ICS 32 Winter 2022
Notes and Examples: URLs and HTTP


Background

Thus far in this course and the preceding one, you've written Python programs that read data from text files and that exchange data over a network via sockets, which are two big steps that push outward the boundaries around what we can accomplish in Python. However, there is an elephant in the room, so to speak. If we think about where most of the interesting data on the Internet resides, it's on the web. Web sites display content and allow human users to interact with web-based data, while web APIs provide a similar ability to other programs.

Both web sites and web APIs are organized around the same fundamentals we've already seen: A connection is initiated by a client connecting to a server and a protocol is followed that governs what the conversation looks like. So if we want to interact with web data — the simplest example of which is to download the content of a web page — we need to know enough about that protocol to be able to implement the conversation, and the rest isn't much different from what we've already done.

That HTTP is a common, standard protocol is good news for us: There's a pretty good chance we're going to be able to use it without having to implement all of the low-level, fiddly code we had to write when we implemented our own custom protocol before. But, nonetheless, we still need to understand what HTTP is, its basic structure, the terminology surrounding it, and so on. The fine-grained details, however, will be something we can gloss over, yet still be able to get real work done.


URLs

When we use a browser to visit a web page, all we need to do is tell the browser where we want to go and it handles the rest. The notion of "where we want to go" is encapsulated by a URL (Uniform Resource Locator), which specifies a few things:

One of the earlier code examples included a link to a short Python module called oops.py. The complete URL for that link is: http://www.ics.uci.edu/~thornton/ics32/Notes/Exceptions/oops.py. Here's what that URL means:

Given that information, a browser will know just what it needs to do:

But browsers aren't the only programs that can have conversations using HTTP. Our Python programs can do it, too. But we need to know a little bit about HTTP in order to do so effectively.

[Collected data]

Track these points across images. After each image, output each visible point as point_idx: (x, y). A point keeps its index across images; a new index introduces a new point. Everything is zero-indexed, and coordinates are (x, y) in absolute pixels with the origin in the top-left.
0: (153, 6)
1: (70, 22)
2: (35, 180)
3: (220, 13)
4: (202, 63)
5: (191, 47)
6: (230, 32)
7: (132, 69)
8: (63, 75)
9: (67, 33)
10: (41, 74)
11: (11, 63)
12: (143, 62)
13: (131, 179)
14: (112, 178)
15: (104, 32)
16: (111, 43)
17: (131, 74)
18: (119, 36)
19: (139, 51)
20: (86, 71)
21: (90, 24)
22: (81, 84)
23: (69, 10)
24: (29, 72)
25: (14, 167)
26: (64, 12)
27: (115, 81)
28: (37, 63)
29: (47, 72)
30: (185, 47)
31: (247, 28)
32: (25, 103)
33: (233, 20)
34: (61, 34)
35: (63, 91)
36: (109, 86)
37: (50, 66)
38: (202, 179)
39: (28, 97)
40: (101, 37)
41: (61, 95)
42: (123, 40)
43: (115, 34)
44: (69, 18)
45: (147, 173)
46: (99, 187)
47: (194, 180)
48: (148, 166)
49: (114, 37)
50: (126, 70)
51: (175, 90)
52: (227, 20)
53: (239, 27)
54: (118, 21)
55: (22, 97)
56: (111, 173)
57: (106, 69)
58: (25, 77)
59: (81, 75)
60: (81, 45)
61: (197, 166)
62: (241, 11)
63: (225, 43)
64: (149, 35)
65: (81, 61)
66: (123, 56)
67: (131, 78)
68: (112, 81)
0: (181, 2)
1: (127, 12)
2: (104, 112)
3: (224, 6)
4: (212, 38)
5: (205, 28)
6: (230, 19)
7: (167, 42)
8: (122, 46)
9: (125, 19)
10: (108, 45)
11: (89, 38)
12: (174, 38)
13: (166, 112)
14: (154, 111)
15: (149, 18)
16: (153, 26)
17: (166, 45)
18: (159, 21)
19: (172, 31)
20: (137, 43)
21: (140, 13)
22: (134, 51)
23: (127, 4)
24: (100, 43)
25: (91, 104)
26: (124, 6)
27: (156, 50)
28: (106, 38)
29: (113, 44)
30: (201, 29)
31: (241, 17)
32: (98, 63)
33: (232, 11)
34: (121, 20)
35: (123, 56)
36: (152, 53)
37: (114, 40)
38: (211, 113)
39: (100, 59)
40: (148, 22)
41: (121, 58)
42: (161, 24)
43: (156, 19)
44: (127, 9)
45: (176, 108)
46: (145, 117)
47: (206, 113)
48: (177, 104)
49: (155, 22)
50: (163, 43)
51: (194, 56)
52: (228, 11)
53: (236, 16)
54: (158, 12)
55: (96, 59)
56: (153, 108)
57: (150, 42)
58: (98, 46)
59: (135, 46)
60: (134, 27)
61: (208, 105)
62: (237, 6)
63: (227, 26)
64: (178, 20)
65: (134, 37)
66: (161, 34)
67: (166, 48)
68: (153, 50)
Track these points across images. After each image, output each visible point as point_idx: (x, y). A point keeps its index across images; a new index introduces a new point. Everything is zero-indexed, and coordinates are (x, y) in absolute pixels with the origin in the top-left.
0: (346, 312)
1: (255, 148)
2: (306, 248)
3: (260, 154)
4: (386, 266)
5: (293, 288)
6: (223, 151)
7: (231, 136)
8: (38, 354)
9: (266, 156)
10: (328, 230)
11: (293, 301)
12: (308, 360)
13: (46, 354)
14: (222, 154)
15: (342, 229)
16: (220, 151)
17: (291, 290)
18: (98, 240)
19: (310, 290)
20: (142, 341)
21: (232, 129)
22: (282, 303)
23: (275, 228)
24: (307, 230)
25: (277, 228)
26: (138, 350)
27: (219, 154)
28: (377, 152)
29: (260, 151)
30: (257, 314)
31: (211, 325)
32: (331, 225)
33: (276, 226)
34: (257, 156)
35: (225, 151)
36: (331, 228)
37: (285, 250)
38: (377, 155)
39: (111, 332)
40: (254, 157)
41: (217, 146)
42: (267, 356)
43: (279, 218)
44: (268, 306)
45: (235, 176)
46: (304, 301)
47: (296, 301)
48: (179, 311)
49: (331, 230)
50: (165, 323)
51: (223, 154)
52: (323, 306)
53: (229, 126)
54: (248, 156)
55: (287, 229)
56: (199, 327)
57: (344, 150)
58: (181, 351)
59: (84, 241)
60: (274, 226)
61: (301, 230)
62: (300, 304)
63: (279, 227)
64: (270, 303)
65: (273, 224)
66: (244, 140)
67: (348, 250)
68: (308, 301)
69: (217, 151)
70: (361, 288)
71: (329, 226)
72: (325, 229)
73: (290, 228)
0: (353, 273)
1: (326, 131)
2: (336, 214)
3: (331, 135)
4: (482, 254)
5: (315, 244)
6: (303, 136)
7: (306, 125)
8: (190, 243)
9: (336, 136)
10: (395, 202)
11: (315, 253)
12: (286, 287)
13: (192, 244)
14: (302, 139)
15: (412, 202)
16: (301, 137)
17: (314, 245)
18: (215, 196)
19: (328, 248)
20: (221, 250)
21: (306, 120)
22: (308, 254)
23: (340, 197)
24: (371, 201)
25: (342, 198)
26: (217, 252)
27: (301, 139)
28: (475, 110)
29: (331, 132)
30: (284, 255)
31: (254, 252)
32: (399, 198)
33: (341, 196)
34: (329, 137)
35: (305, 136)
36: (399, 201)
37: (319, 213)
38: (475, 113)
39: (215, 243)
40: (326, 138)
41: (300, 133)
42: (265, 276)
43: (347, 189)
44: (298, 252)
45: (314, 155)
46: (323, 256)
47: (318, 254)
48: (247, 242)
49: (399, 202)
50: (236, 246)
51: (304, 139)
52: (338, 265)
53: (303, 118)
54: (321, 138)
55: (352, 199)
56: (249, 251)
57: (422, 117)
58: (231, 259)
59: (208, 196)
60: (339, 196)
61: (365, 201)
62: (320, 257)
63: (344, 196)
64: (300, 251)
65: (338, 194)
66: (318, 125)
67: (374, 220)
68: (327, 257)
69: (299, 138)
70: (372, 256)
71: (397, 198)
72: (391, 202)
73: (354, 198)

WHAT YOU NEED TO DO: Repeat verbatim everything in the URLs and HTTP notes above from "ICS 32 Winter" down to "to other programs.".

YOUR RESPONSE:
ICS 32 Winter 2022
Notes and Examples: URLs and HTTP


Background

Thus far in this course and the preceding one, you've written Python programs that read data from text files and that exchange data over a network via sockets, which are two big steps that push outward the boundaries around what we can accomplish in Python. However, there is an elephant in the room, so to speak. If we think about where most of the interesting data on the Internet resides, it's on the web. Web sites display content and allow human users to interact with web-based data, while web APIs provide a similar ability to other programs.